Hamilton v. Cordero

*703In an action, inter alia, to impose a constructive trust on certain real property, the plaintiff’s attorneys Lee M. Albin, Keith H. Richman, and Albin & Richman, EC., appeal from an order of the Supreme Court, Suffolk County (Cohalan, J.), dated March 19, 2003, which, sua sponte, directed Lee M. Albin to pay a sanction in the sum of $5,000 to the Lawyers’ Fund for Client Protection of the State of New York.

Ordered that the appeals by Keith H. Richman and Albin & Richman, P.C., are dismissed, without costs or disbursements, as they are not aggrieved by the order appealed from (see CPLR 5511); and it is further,

Ordered that on the Court’s own motion, so much of the notice of appeal as was filed on behalf of Lee M. Albin is treated as an application for leave to appeal from the order, and leave to appeal is granted (see CPLR 5701 [c]); and it is further,

Ordered that the order is reversed insofar as appealed from by Lee M. Albin, on the law, without costs or disbursements, and the sanction is vacated.
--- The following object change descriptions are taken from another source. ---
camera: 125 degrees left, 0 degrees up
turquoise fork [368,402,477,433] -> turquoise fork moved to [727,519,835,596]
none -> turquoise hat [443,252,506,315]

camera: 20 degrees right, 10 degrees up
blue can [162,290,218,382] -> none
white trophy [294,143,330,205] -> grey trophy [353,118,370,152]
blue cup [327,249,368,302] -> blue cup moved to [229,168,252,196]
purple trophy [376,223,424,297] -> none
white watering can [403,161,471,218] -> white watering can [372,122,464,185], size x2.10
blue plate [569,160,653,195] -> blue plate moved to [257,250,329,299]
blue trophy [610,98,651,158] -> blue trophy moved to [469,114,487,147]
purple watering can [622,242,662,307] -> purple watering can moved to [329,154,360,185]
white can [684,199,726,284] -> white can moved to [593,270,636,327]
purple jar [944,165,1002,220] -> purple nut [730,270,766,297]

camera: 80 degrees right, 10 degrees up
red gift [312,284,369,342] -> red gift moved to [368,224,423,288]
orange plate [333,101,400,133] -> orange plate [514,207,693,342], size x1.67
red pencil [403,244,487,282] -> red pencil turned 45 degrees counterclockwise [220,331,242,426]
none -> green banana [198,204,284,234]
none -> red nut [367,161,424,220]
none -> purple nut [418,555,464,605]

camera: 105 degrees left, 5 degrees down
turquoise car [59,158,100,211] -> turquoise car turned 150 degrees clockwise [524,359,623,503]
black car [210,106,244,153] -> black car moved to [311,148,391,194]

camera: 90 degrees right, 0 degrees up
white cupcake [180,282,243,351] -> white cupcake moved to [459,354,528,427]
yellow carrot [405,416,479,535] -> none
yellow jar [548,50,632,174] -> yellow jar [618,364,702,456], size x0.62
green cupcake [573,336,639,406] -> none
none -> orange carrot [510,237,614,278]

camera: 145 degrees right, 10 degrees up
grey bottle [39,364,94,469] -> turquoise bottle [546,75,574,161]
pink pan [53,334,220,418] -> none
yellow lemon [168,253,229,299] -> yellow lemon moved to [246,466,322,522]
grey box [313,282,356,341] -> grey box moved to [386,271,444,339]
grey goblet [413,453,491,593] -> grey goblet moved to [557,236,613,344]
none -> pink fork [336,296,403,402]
Under the circumstances of this case, we find that Lee M. Albin did not engage in “frivolous conduct” within the meaning of 22 NYCRR 130-1.1 (c) (see McKiernan v McKiernan, 277 AD2d 434 [2000]; Gossett v Firestar Affiliates, 224 AD2d 487 [1996]). The motion for a leave to enter a default judgment, which Albin filed on his client’s behalf, was not “completely without merit in law,” and did not actually assert any false material statements of fact (22 NYCRR 130-1.1 [c] [1]; see Matter of Gavilanes v Dilan, 281 AD2d 546 [2001]; Golden v Barker, 223 AD2d 769 [1996]). Moreover, the Supreme Court did not follow the proper procedure in imposing the sanction, because its written decision failed to set forth why the subject conduct was frivolous, and why the sanction imposed was appropriate (see 22 NYCRR 130-1.2; Miller v DeCongilio, 269 AD2d 504 [2000]; Gossett v Firestar Affiliates, supra; Draliuk v Ferretti, 221 AD2d 585 [1995]). Altman, J.P., Krausman, Luciano, Mastro and Lifson, JJ., concur.